— А как мы попадем отсюда на берег? — спросили они.
— Сильному мужчине тут плыть недолго, — сказал он. Оба сказали, что пьяны и что вода холодная.
— Долго мне придется ждать, пока с тем и с другим дело поправится, — заметил Орм.
И схватив одного за пояс и за шиворот, кинул его вниз головой в реку; другой последовал за ним, не дожидаясь дальнейших уговоров. Из темноты было слышно, как они, кашляя и отфыркиваясь, плывут к берегу.
— Теперь нам никто не мешает, — сказал Орм.
— На такое брачное ложе я сетовать не стану, — ответила Ильва. Они поздно заснули тем вечером и спали крепко.
Когда на другое утро посланцы предстали перед королем Этельредом, вместе с Гудмундом и Ормом, король был в наилучшем настроении и милостив к ним всем. Он похвалил обоих хёвдингов за их стремление креститься и хотел знать, хорошо ли им в Вестминстере. Гудмунд накануне крепко повеселился, так что язык его до сих пор слушался плохо, но оба согласились, что на вопрос короля вполне могут ответить утвердительно.
Епископы рассказывали о своей поездке и поручении и как все было между ними и этими чужестранцами, и все в зале им внимали. Король сидел под балдахином, с короной на голове и скипетром в руках. На взгляд Орма, это был король совсем другого сорта, нежели Альмансур и король Харальд. Он был высокий и статный, в бархатной мантии, с бледным лицом, жидкой каштановой бородкой и большими глазами.
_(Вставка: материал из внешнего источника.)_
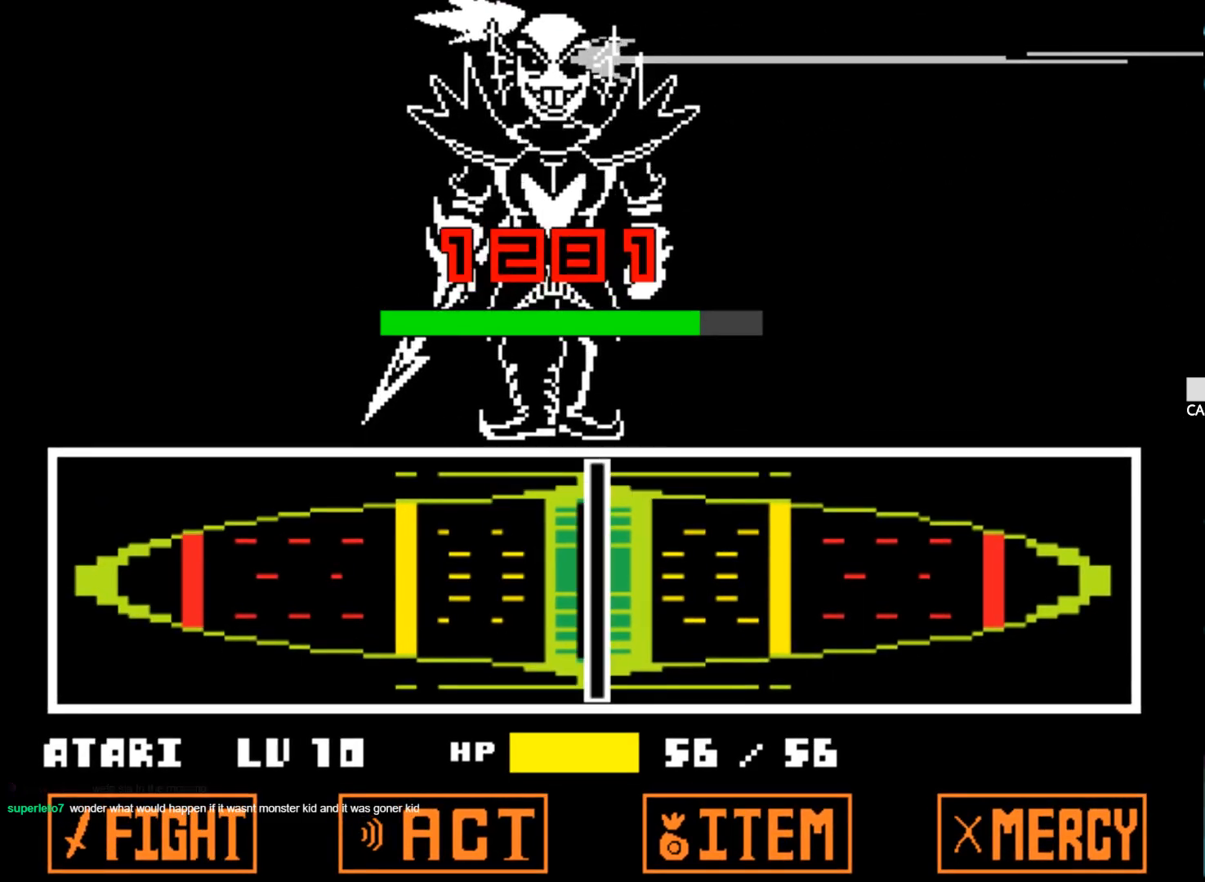
{"keys": [], "events": [[50, "z", "up"]]}
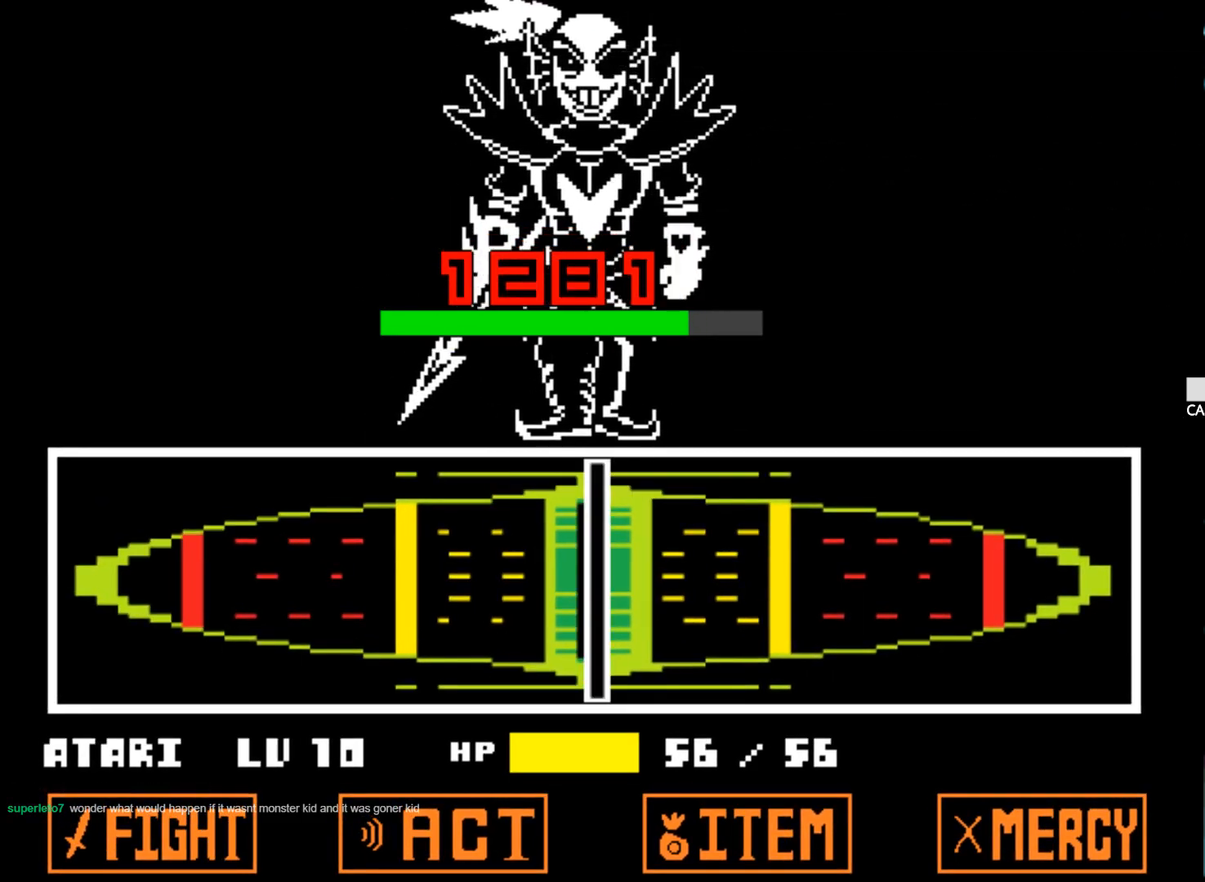
{"keys": [], "events": []}
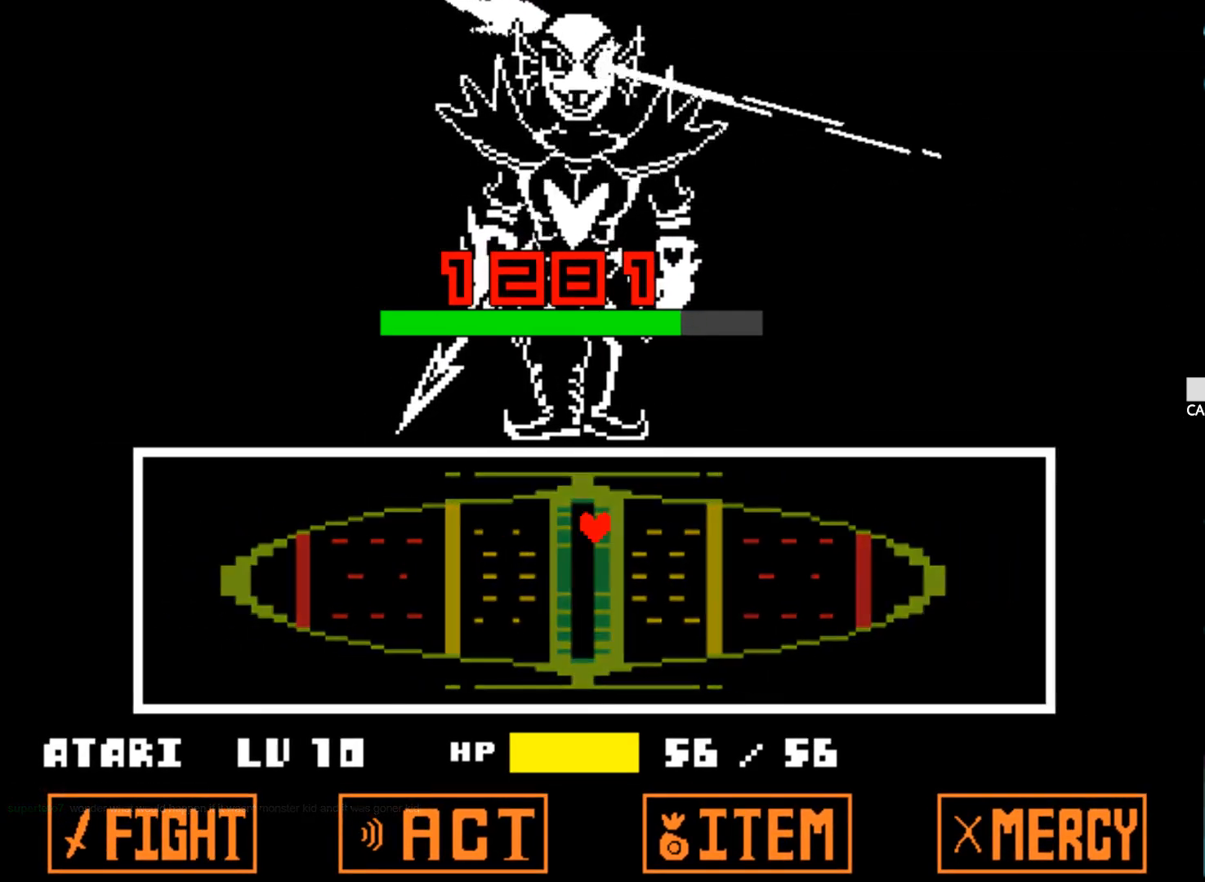
{"keys": [], "events": []}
Когда епископы дошли до количества серебра, подлежащего выплате, король вдруг так ударил скипетром по подлокотнику трона, что все вздрогнули.
— Гляди! — сказал он своему архиепископу, сидевшему с ним рядом на кресле пониже. — Четырех мух одним ударом, а это еще плохая мухобойка.
Архиепископ сказал, что, как ему кажется, немногим королям такое под силу, что говорит как о точном ударе, так и о большой удаче. Король довольно расхохотался, после чего посланцы продолжали, и все снова их слушали.
Когда они закончили, король их поблагодарил, похвалив за мудрость и усердие и спросил архиепископа, что можно сказать по поводу услышанного. Архиепископ сказал, что это поистине тяжкое бремя, но что это лучшее из возможного; король кивнул.
— И хорошее дело, — добавил архиепископ, — приятное для всех христиан и угодное Богу, что наши благочестивые посланцы смогли склонить больших хёвдингов и многих их людей ко Христу, и этому все мы должны радоваться.
— Воистину так, — сказал король.
Тут епископ Лондонский шепнул Гудмунду, что теперь их черед обратиться к королю, и Гудмунд охотно выступил вперед. Он поблагодарил короля за гостеприимство и щедрость, и сказал, что слава об этом достигнет самого Восточного Еталанда и даже дальше. Но они бы охотно узнали одну вещь, дабы не возникло никаких недоразумений, а именно, через сколь долгое время серебро будет у них в руках.
Король глядел на Гудмунда внимательно на протяжении его речи и спросил, что это за отметина у него на лице.
Гудмунд отвечал, что это от медведя, на которого он однажды охотился неосмотрительным образом, так что медведь, ударенный копьем в грудь, переломил его древко и вцепился в Гудмунда когтями прежде, чем он сам успел схватиться за секиру. Король Этельред от этих слов помрачнел.
— Тут в стране вообще нет медведей, — сказал он, — и это большая беда. Но брат мой Гуго Французский прислал мне двух медведей, они умеют плясать, это хорошая потеха, и я их тебе охотно покажу. Вот только плохо, что мой лучший медвежий вожатый пошел с Бюрхтнотом и пропал в том бою. И для меня это немалая потеря; теперь они стали меньше плясать, когда с ними занимается другой, того и гляди совсем перестанут.
Гудмунд согласился, что это и вправду несчастье.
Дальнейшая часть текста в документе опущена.